— Work request —
The listing below should be reproduced exactly, with the pictures omitted.
------------------------
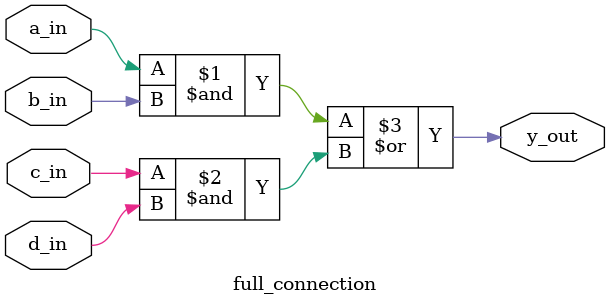
<source format=v>
`timescale 1ns / 1ps


module full_connection(
    input a_in,
    input b_in,
    input c_in,
    input d_in,
    output y_out
    );
    
    assign y_out = (a_in & b_in) | (c_in & d_in);
    
specify
    if({a_in,b_in}==2'b10)
        (a_in,b_in *> y_out) = 2;
    if({a_in,b_in} != 2'b10)
        (a_in,b_in *> y_out) = 1;
endspecify
endmodule

</source>
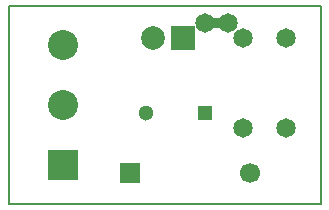
<source format=gbr>
G04 #@! TF.FileFunction,Copper,L1,Top,Signal*
%FSLAX46Y46*%
G04 Gerber Fmt 4.6, Leading zero omitted, Abs format (unit mm)*
G04 Created by KiCad (PCBNEW 4.0.0-rc1-stable) date 30/11/2015 17:21:37*
%MOMM*%
G01*
G04 APERTURE LIST*
%ADD10C,0.100000*%
%ADD11C,0.150000*%
%ADD12R,1.300000X1.300000*%
%ADD13C,1.300000*%
%ADD14R,2.000000X2.000000*%
%ADD15C,2.000000*%
%ADD16C,1.699260*%
%ADD17R,1.699260X1.699260*%
%ADD18R,2.540000X2.540000*%
%ADD19C,2.540000*%
%ADD20C,1.651000*%
%ADD21C,0.812800*%
G04 APERTURE END LIST*
D10*
D11*
X176784000Y-116332000D02*
X176784000Y-99568000D01*
X150368000Y-116332000D02*
X176784000Y-116332000D01*
X150368000Y-99568000D02*
X150368000Y-116332000D01*
X176784000Y-99568000D02*
X150368000Y-99568000D01*
D12*
X167005000Y-108585000D03*
D13*
X162005000Y-108585000D03*
D14*
X165100000Y-102235000D03*
D15*
X162560000Y-102235000D03*
D16*
X170815520Y-113662460D03*
D17*
X160655520Y-113662460D03*
D18*
X154940000Y-113030000D03*
D19*
X154940000Y-107950000D03*
X154940000Y-102870000D03*
D20*
X170180000Y-102235000D03*
X170180000Y-109855000D03*
X173863000Y-102235000D03*
X173863000Y-109855000D03*
X168910000Y-100965000D03*
X167005000Y-100965000D03*
D21*
X167005000Y-100965000D02*
X168910000Y-100965000D01*
M02*

</source>
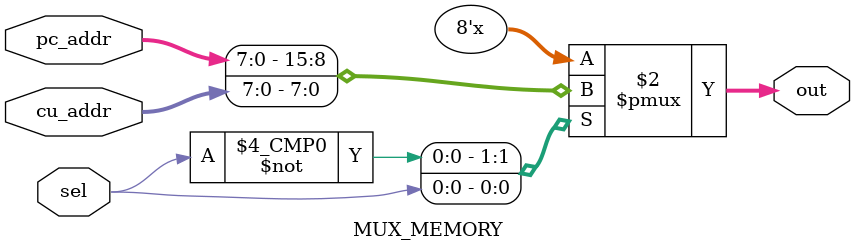
<source format=v>
`timescale 1ns / 1ps
module MUX_MEMORY(
    input sel,
    input [7:0] pc_addr,
    input [7:0] cu_addr,
    
    output reg [7:0] out
);

//initial out = 8'hzz;


//Asterisk for combinational logic
always@(*) begin
    case(sel)
        1'b0: out     = pc_addr;
        1'b1: out     = cu_addr;
        default: out   = 8'hzz;   //disconnect if no select
    endcase
end

endmodule

</source>
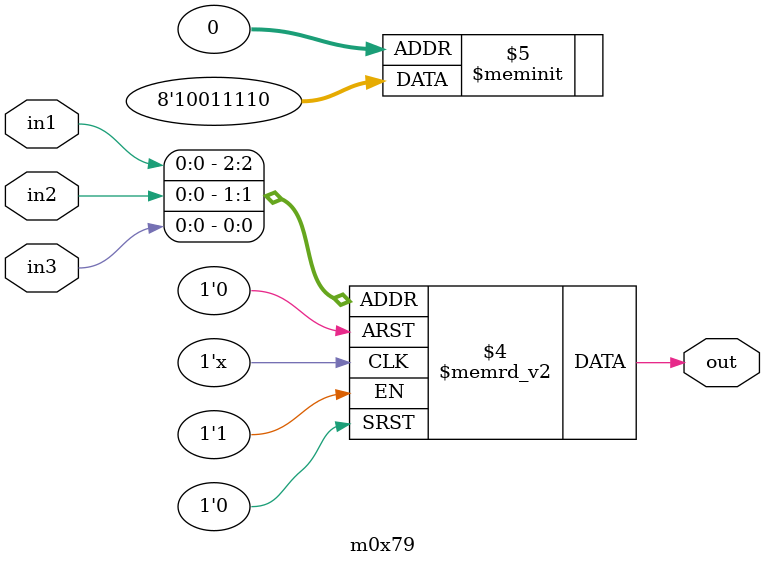
<source format=v>
module m0x79(output out, input in1, in2, in3);

   always @(in1, in2, in3)
     begin
        case({in1, in2, in3})
          3'b000: {out} = 1'b0;
          3'b001: {out} = 1'b1;
          3'b010: {out} = 1'b1;
          3'b011: {out} = 1'b1;
          3'b100: {out} = 1'b1;
          3'b101: {out} = 1'b0;
          3'b110: {out} = 1'b0;
          3'b111: {out} = 1'b1;
        endcase // case ({in1, in2, in3})
     end // always @ (in1, in2, in3)

endmodule // m0x79
</source>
------------------------
— Answer section —
<source format=v>
`timescale 1ns / 1ps


module full_connection(
    input a_in,
    input b_in,
    input c_in,
    input d_in,
    output y_out
    );
    
    assign y_out = (a_in & b_in) | (c_in & d_in);
    
specify
    if({a_in,b_in}==2'b10)
        (a_in,b_in *> y_out) = 2;
    if({a_in,b_in} != 2'b10)
        (a_in,b_in *> y_out) = 1;
endspecify
endmodule

</source>
<source format=gbr>
G04 #@! TF.FileFunction,Copper,L1,Top,Signal*
%FSLAX46Y46*%
G04 Gerber Fmt 4.6, Leading zero omitted, Abs format (unit mm)*
G04 Created by KiCad (PCBNEW 4.0.0-rc1-stable) date 30/11/2015 17:21:37*
%MOMM*%
G01*
G04 APERTURE LIST*
%ADD10C,0.100000*%
%ADD11C,0.150000*%
%ADD12R,1.300000X1.300000*%
%ADD13C,1.300000*%
%ADD14R,2.000000X2.000000*%
%ADD15C,2.000000*%
%ADD16C,1.699260*%
%ADD17R,1.699260X1.699260*%
%ADD18R,2.540000X2.540000*%
%ADD19C,2.540000*%
%ADD20C,1.651000*%
%ADD21C,0.812800*%
G04 APERTURE END LIST*
D10*
D11*
X176784000Y-116332000D02*
X176784000Y-99568000D01*
X150368000Y-116332000D02*
X176784000Y-116332000D01*
X150368000Y-99568000D02*
X150368000Y-116332000D01*
X176784000Y-99568000D02*
X150368000Y-99568000D01*
D12*
X167005000Y-108585000D03*
D13*
X162005000Y-108585000D03*
D14*
X165100000Y-102235000D03*
D15*
X162560000Y-102235000D03*
D16*
X170815520Y-113662460D03*
D17*
X160655520Y-113662460D03*
D18*
X154940000Y-113030000D03*
D19*
X154940000Y-107950000D03*
X154940000Y-102870000D03*
D20*
X170180000Y-102235000D03*
X170180000Y-109855000D03*
X173863000Y-102235000D03*
X173863000Y-109855000D03*
X168910000Y-100965000D03*
X167005000Y-100965000D03*
D21*
X167005000Y-100965000D02*
X168910000Y-100965000D01*
M02*

</source>
<source format=v>
`timescale 1ns / 1ps
module MUX_MEMORY(
    input sel,
    input [7:0] pc_addr,
    input [7:0] cu_addr,
    
    output reg [7:0] out
);

//initial out = 8'hzz;


//Asterisk for combinational logic
always@(*) begin
    case(sel)
        1'b0: out     = pc_addr;
        1'b1: out     = cu_addr;
        default: out   = 8'hzz;   //disconnect if no select
    endcase
end

endmodule

</source>
<source format=v>
module m0x79(output out, input in1, in2, in3);

   always @(in1, in2, in3)
     begin
        case({in1, in2, in3})
          3'b000: {out} = 1'b0;
          3'b001: {out} = 1'b1;
          3'b010: {out} = 1'b1;
          3'b011: {out} = 1'b1;
          3'b100: {out} = 1'b1;
          3'b101: {out} = 1'b0;
          3'b110: {out} = 1'b0;
          3'b111: {out} = 1'b1;
        endcase // case ({in1, in2, in3})
     end // always @ (in1, in2, in3)

endmodule // m0x79
</source>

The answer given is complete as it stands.